D.H. Griffin Companies
- Type: Privately held conglomerate
- Industry: Demolition, Demolition Contractors, Industrial demolition, Commercial Demolition, Environmental Remediation, Industrial Contracting, Emergency Response, Demolition Experts
- Founded: Greensboro, NC 1959
- Founder: D.H. Griffin
- Headquarters: Greensboro, NC, US
- Website: www.dhgriffin.com

= D.H. Griffin Companies =

D.H. Griffin Companies is a group of nine independently owned but integrated companies that perform contract demolition as well as environmental and site development services. It was founded in 1959 and is headquartered in Greensboro, North Carolina. They were the largest contractor responsible for cleaning up the World Trade Center after the September 11 attacks. The current president is David Griffin Jr.

==History==
David H. Griffin, Sr.and Clifton D. Fields started demolition work in 1959 when he coordinated the demolition of an old church building. He used some of the salvaged parts to help construct his family's first house.

==Independent subsidiaries==

===D.H. Griffin Wrecking Co., Inc.===
The D.H. Griffin Wrecking Co., Inc., is the primary business of the D.H. Griffin family of companies. It was incorporated in 1967. The company provides demolition services for commercial, governmental and industrial structures, including explosive demolition and emergency demolition. By 2008, it had become the second-largest demolition firm in the country, and in the top 150 Top Specialty Contractors. In 2012, it ranked fifth worldwide in total revenue for demolition companies in the Demolition and Recycling International magazine's D&Ri100.

===D.H. Griffin of Texas, Inc.===
This company performs industrial demolition, total and partial plant demolition and dismantling, mine closure, explosives demolition of various structures, as well as the dismantling and demolition of bridges. They also handle the removal of hazardous and toxic chemicals from these structures. They were featured on Discovery television program The Detonators

===D.H. Griffin Construction===
Formed in 1995, they build large structures such as bridges, prisons and schools.

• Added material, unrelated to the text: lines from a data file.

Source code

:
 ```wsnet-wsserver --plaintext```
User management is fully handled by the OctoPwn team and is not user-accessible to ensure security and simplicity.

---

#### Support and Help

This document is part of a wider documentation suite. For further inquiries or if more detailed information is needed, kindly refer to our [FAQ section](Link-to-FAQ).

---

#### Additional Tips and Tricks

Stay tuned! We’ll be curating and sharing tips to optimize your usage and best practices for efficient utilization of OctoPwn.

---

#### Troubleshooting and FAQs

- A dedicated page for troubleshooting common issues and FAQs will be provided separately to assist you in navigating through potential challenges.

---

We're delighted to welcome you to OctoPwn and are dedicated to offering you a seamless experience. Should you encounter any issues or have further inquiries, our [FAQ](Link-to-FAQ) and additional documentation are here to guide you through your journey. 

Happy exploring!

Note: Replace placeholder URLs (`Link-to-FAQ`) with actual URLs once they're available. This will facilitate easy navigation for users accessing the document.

They have offices in the North Carolina cities of Greensboro, and Raleigh.

===D.H. Griffin Contracting===
Formerly the Taft Contracting Company, one of the largest equipment installation specialists in the US, this division is responsible for moving heavy machinery, dismantling and relocating manufacturing plants, as well as hauling and warehousing of industrial equipment.

===Griffin Services===
Griffin Services is a specialized contractor focused on environmental remediation and related services. The company is a certified woman-owned business enterprise (WBENC).

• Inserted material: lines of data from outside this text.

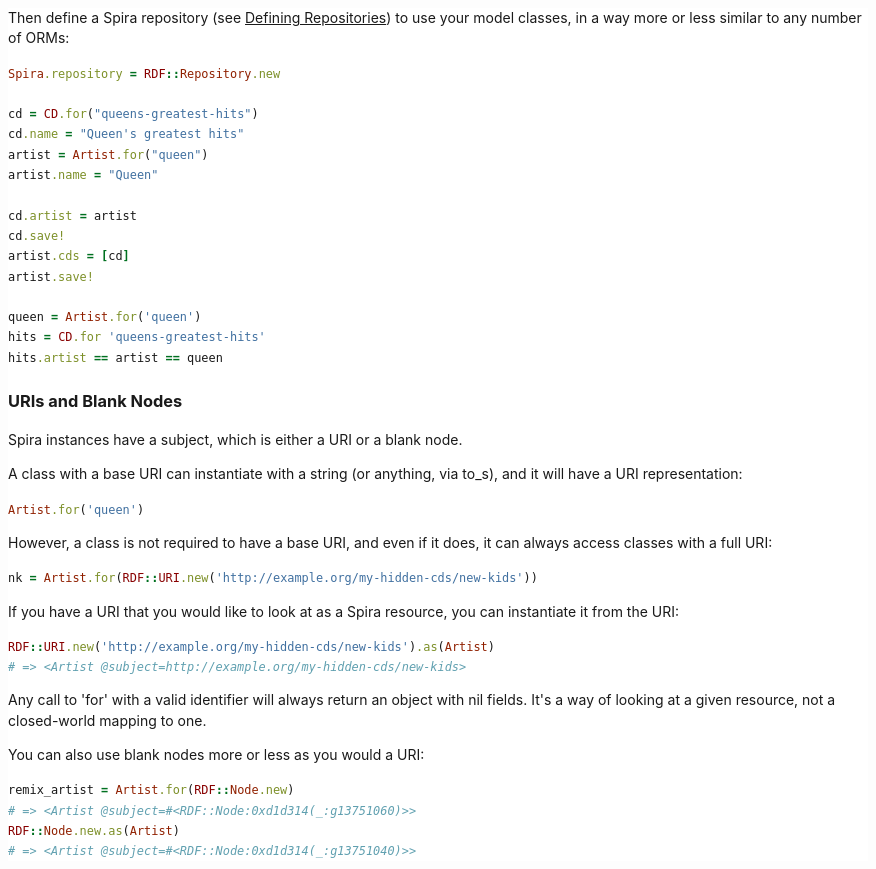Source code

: Then define a Spira repository (see [Defining Repositories](#defining-repositories)) to use your model classes, in a way more or less similar to any number of ORMs:

```ruby
Spira.repository = RDF::Repository.new

cd = CD.for("queens-greatest-hits")
cd.name = "Queen's greatest hits"
artist = Artist.for("queen")
artist.name = "Queen"

cd.artist = artist
cd.save!
artist.cds = [cd]
artist.save!

queen = Artist.for('queen')
hits = CD.for 'queens-greatest-hits'
hits.artist == artist == queen
```

### URIs and Blank Nodes

Spira instances have a subject, which is either a URI or a blank node.

A class with a base URI can instantiate with a string (or anything, via to_s),
and it will have a URI representation:

```ruby
Artist.for('queen')
```

However, a class is not required to have a base URI, and even if it does, it
can always access classes with a full URI:

```ruby
nk = Artist.for(RDF::URI.new('http://example.org/my-hidden-cds/new-kids'))
```

If you have a URI that you would like to look at as a Spira resource, you can instantiate it from the URI:

```ruby
RDF::URI.new('http://example.org/my-hidden-cds/new-kids').as(Artist)
# => <Artist @subject=http://example.org/my-hidden-cds/new-kids>
```

Any call to 'for' with a valid identifier will always return an object with nil
fields.  It's a way of looking at a given resource, not a closed-world mapping
to one.

You can also use blank nodes more or less as you would a URI:

```ruby
remix_artist = Artist.for(RDF::Node.new)
# => <Artist @subject=#<RDF::Node:0xd1d314(_:g13751060)>>
RDF::Node.new.as(Artist)
# => <Artist @subject=#<RDF::Node:0xd1d314(_:g13751040)>>
```


[pr-50]: https://github.com/ruby-rdf/spira/pull/50
[umd-nexus]: https://confluence.umd.edu/display/LIB/UMD+Nexus+Ruby+Gems
[public-rdf-ruby w3c mailing list]:         http://lists.w3.org/Archives/Public/public-rdf-ruby/
[RDF.rb]:          http://rubygems.org/gems/rdf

===Griffin Forensic Services===
Griffin Forensic Services provides secure forensic storage and evidence preservation for materials recovered from incident sites. Their services support investigations, insurance review, and legal proceedings where documentation, traceability, and chain-of-custody are critical.

===Griffin Industrial Contracting Company===
Griffin Industrial Contracting Company (GICC) is a mechanical contracting and millwright services firm operating within the advanced manufacturing, automotive, aerospace, and amusement industries. The company is a certified woman-owned business enterprise and is union staffed.

===Demolition & Asbestos Removal, Inc. (DARI)===
Owned by the Griffin family, this division handles the demolition of buildings that contain hazardous materials such as asbestos, as well as the final disposal of hazardous materials from these buildings.

===DARI Disaster Mitigation & Restoration Division===
This division of the environmental affiliate of DH Griffin, DARI, supplements the existing asbestos & demolition services offered with providing disaster mitigation and restoration in response to residential and commercial structural damage cause by water, fire, mold, storm, and other types of damages.

==Notable work==

===Stadiums===
D.H. Griffin Companies has developed a good reputation in demolishing full-size stadiums. In the mid-1990s, the D.H. Griffin Companies were hired to demolish the old Atlanta–Fulton County Stadium. They were also contracted to construct the parking lot for the new Turner Field. In 2002, the old Riverfront Stadium in Cincinnati, Ohio was demolished in what Implosionworld.com, regarding liability, called "the most difficult stadium blast ever attempted."

===Disaster cleanup===
D.H. Griffin began work cleaning up after the 9/11 World Trade Center bombing on September 13, 2001, just two days after the event. After Hurricane Katrina, D.H. Griffin was involved with a number of demolition projects, including wholesale destruction of existing casinos to make way for new casino construction.

===Pillowtex complex===
Beginning in 2006, while making way for the North Carolina Research Campus in Kannapolis, North Carolina, D.H. Griffin Wrecking Co. was hired to demolish the Pillowtex Corporation industrial complex at the former Cannon Mills site. The demolition work of the six million-square-foot site is considered "the largest commercial effort of its kind conducted on the planet."